◆ Problem to work on ◆
Please restate all of the records word for word, setting the pictures aside.

◆ The records ◆
◆ ◆ ◆ ◆ ◆

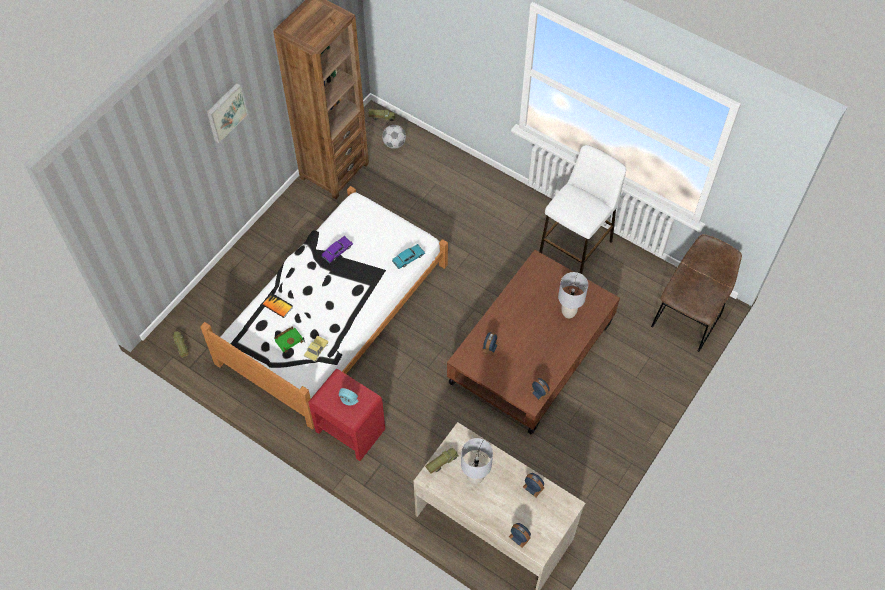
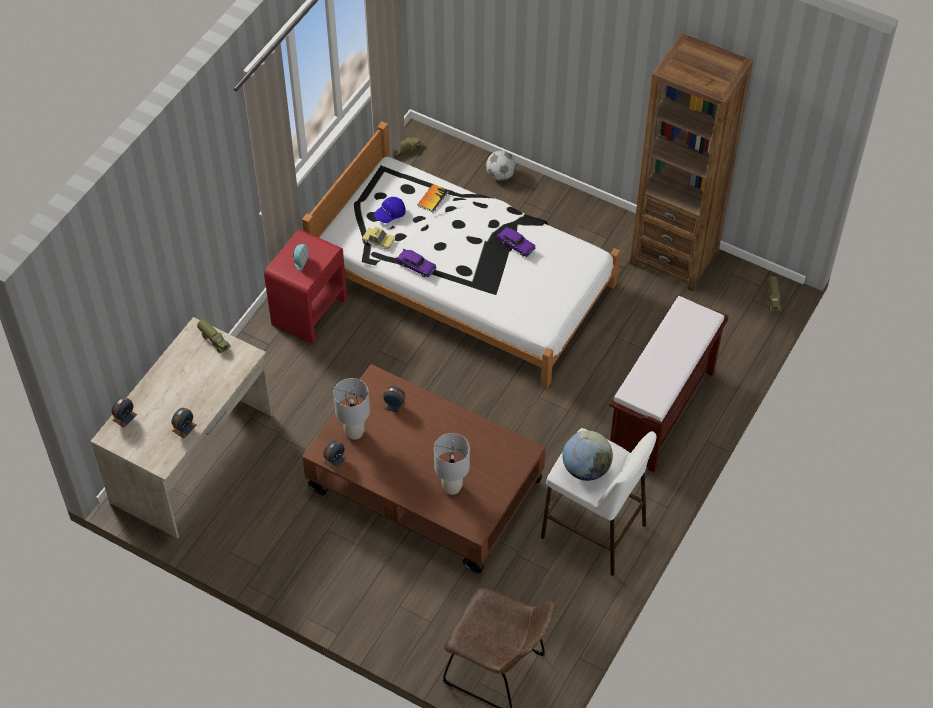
camera: 85 degrees right, 5 degrees down
(225, 112) = (591, 37): picture -> none
(289, 339) = (390, 214): green book -> blue cap
(349, 324) = (416, 266): none -> purple toy car
(394, 143) = (731, 315): football -> football (501, 175)
(408, 259) = (515, 316): turquoise toy car -> none
(475, 477) = (196, 372): grey table lamp -> grey table lamp (354, 432)
(476, 196) = (662, 412): none -> brown bench
(584, 207) = (586, 468): none -> globe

◆ ◆ ◆ ◆ ◆

◆ Expected answer ◆
camera: 85 degrees right, 5 degrees down
(225, 112) = (591, 37): picture -> none
(289, 339) = (390, 214): green book -> blue cap
(349, 324) = (416, 266): none -> purple toy car
(394, 143) = (731, 315): football -> football (501, 175)
(408, 259) = (515, 316): turquoise toy car -> none
(475, 477) = (196, 372): grey table lamp -> grey table lamp (354, 432)
(476, 196) = (662, 412): none -> brown bench
(584, 207) = (586, 468): none -> globe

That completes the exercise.